I’m not unfeeling,” he explained, “it’s just that you have a job to do, and you want to do really good work around important subjects and keep your eyes on the prize. It’s probably what war photographers have to do in documenting the horrors of war. It’s their mission. People like that have enormous empathy, but while they’re doing it, they’re really doing it; they’ve got to deliver the goods.”

“If you’re trying to make films that are a service, they tend to be about social injustice and most of them are about death. We as a species do awful things to each other. These are the kinds of stories that need to be brought in to light. What’s driving me is to do work that is of public service.”

“What keeps you going is that you’re doing useful important work. These feel like darker times. It’s more important to shine the light at times like these. People need to know that there are alternative ways of being and alternative value systems. That does keep you going.”
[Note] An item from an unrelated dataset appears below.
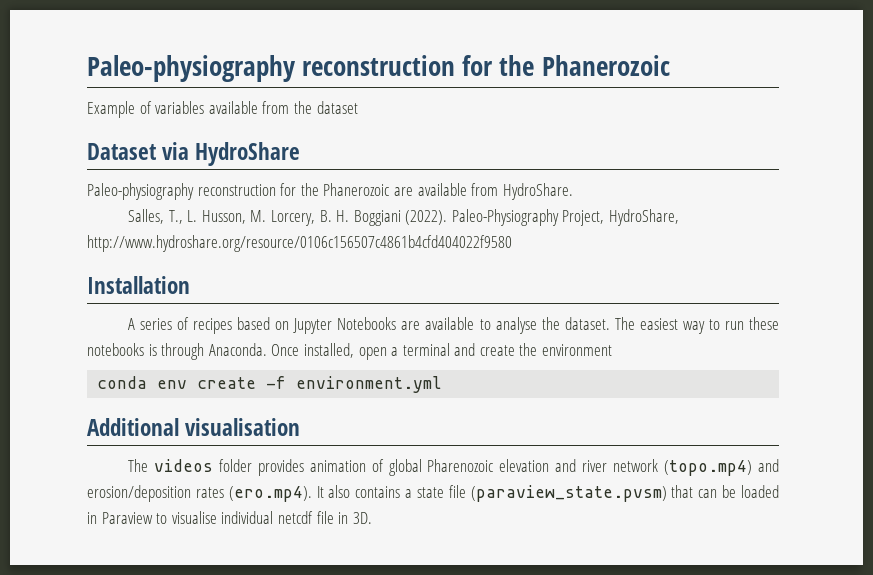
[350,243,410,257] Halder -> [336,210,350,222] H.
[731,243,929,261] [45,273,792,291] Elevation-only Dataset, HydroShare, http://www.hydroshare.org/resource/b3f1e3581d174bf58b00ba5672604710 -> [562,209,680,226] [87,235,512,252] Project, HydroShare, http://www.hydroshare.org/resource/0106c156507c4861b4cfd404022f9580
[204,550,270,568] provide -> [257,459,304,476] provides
Having received so many accolades over the years, Henry said the award that means the most is the one he received for the Mladic film, the Grierson, considered the highest non-fiction documentary film award. “What felt really good was that we were up against some excellent films, including “Knock Down the House,” the story of four women of color, including AOC, following their campaign in 2016, which won at Sundance and sold for enormous money to Netflix. It was the caliber of competition that made the award gratifying, not because it took five years to make.”

He explained the public service genre of filmmaking has moved from being non-commercial public service to becoming more entertainment. Mladic was an “old-fashioned, classic, public service film,” he said. “Netflix would never commission a film like that. You’re not likely to come home on a Friday night and watch a war trial, a film about genocide. It’s not light entertainment viewing. It was gratifying that a film like ours was recognized.”
Henry had to raise 900,000 pounds and spend a lot of time fundraising, adding to the stress of making two films at a time, and asked himself many times, “How did I get into this?”
As to what’s next for him, he said, “I’m hoping to win one gold-medal position. I’m developing plans to grow my little company and working to put together a slate of films to sell to BBC, Amazon, Netflix. I’m raising money for a climate-crisis film that will cover what I believe is the biggest existential threat we’re facing right now.”